Palabras de Santos Juliá que desnudan la impostura y la mendacidad con el argumento de la razón histórica y la intelectualidad, aspectos que en nuestra cotidianeidad parecen haber desaparecido del imaginario colectivo. Así se explican las continuas referencias a un pasado que es distinto según a quién se le quiera preguntar y según la ideología que defienda.
La historia de las dos Españas, es el enfrentamiento permanente, como afirmaba Ortega “dos Españas, señores, están trabadas en una lucha incesante”, esa España que queda retratada en el cuadro de Francisco de Goya “Duelo a garrotazos”. Esa España que tras las elecciones sigue dividida y casi bloqueada.

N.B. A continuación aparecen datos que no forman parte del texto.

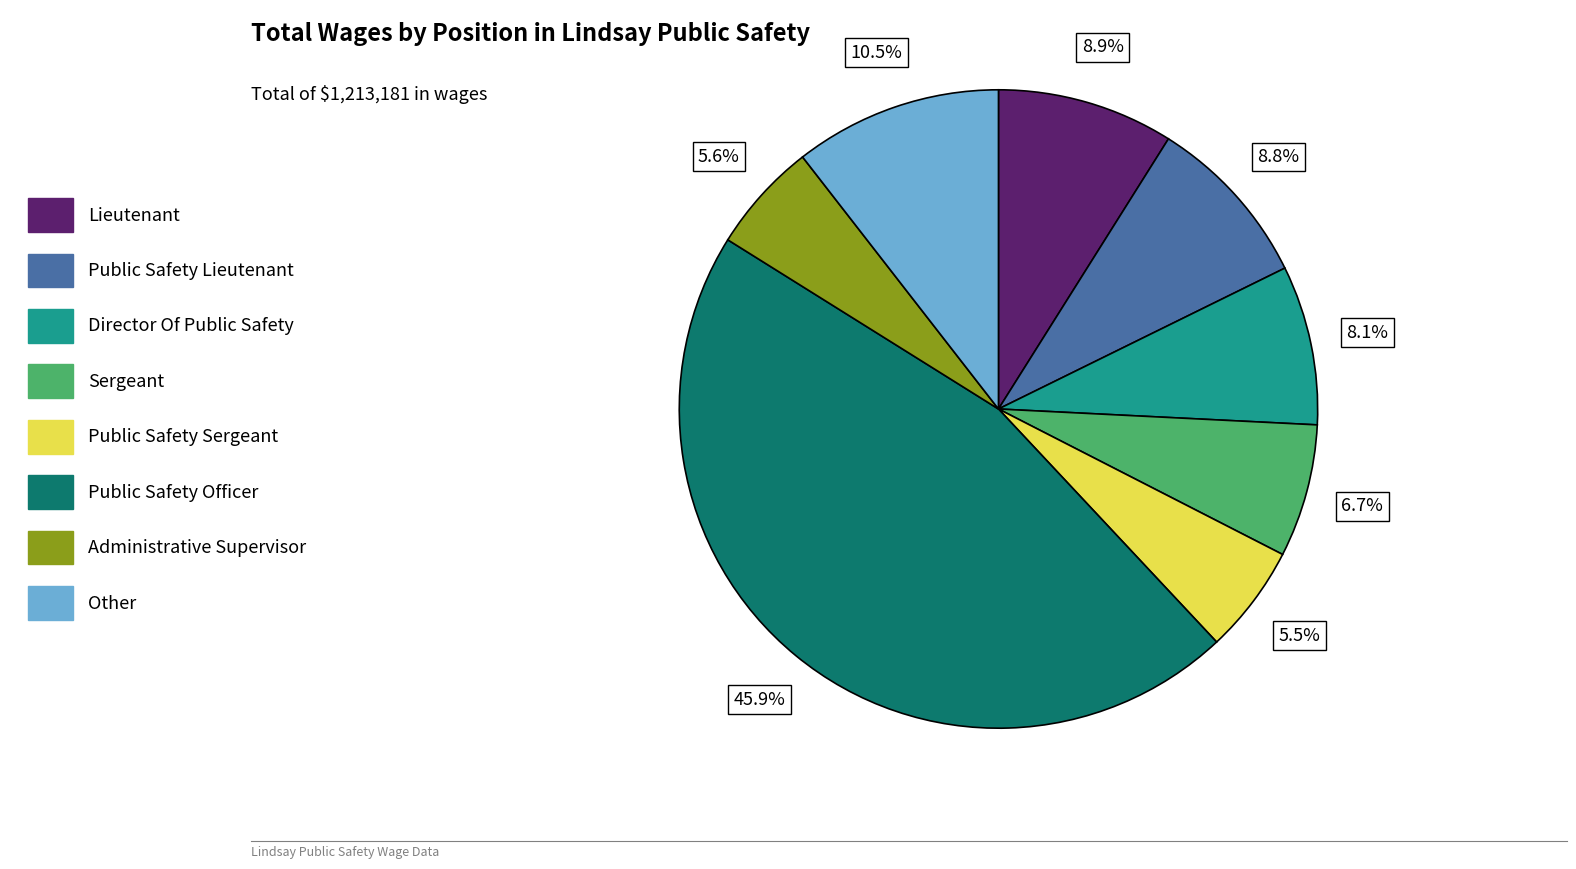

To the nearest percent, what is the difference between the largest and smallest slice percentages?

40%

Noviembre es tiempo de almazara, tiempo de exprimir nuestra preciada drupa manzanilla cacereña para obtener su oro líquido, premiado como uno de los mejores aceites. No sería razonable discutir sobre si el aceite obtenido antaño con aceitunas apiladas en los cortijos, llenas de hongos y de barro, era mejor que el zumo de aceituna recién exprimido, actual, que recibe numerosos reconocimientos.
Pero aún así hay siempre atrevidos iletrados que alegremente así lo defienden, tanto que el aceite de antaño era mejor, como que reescriben nuestra historia, engañan con discursos falaces y populistas, consiguen correligionarios dispuestos a defender cualquier causa, incluso la que incita al odio, a la xenofobia y al machismo. Por ello es conveniente leer a autores como Santos Juliá para combatir esos discursos, a los que los pronuncian y defender con autoridad intelectual la verdad y la democracia.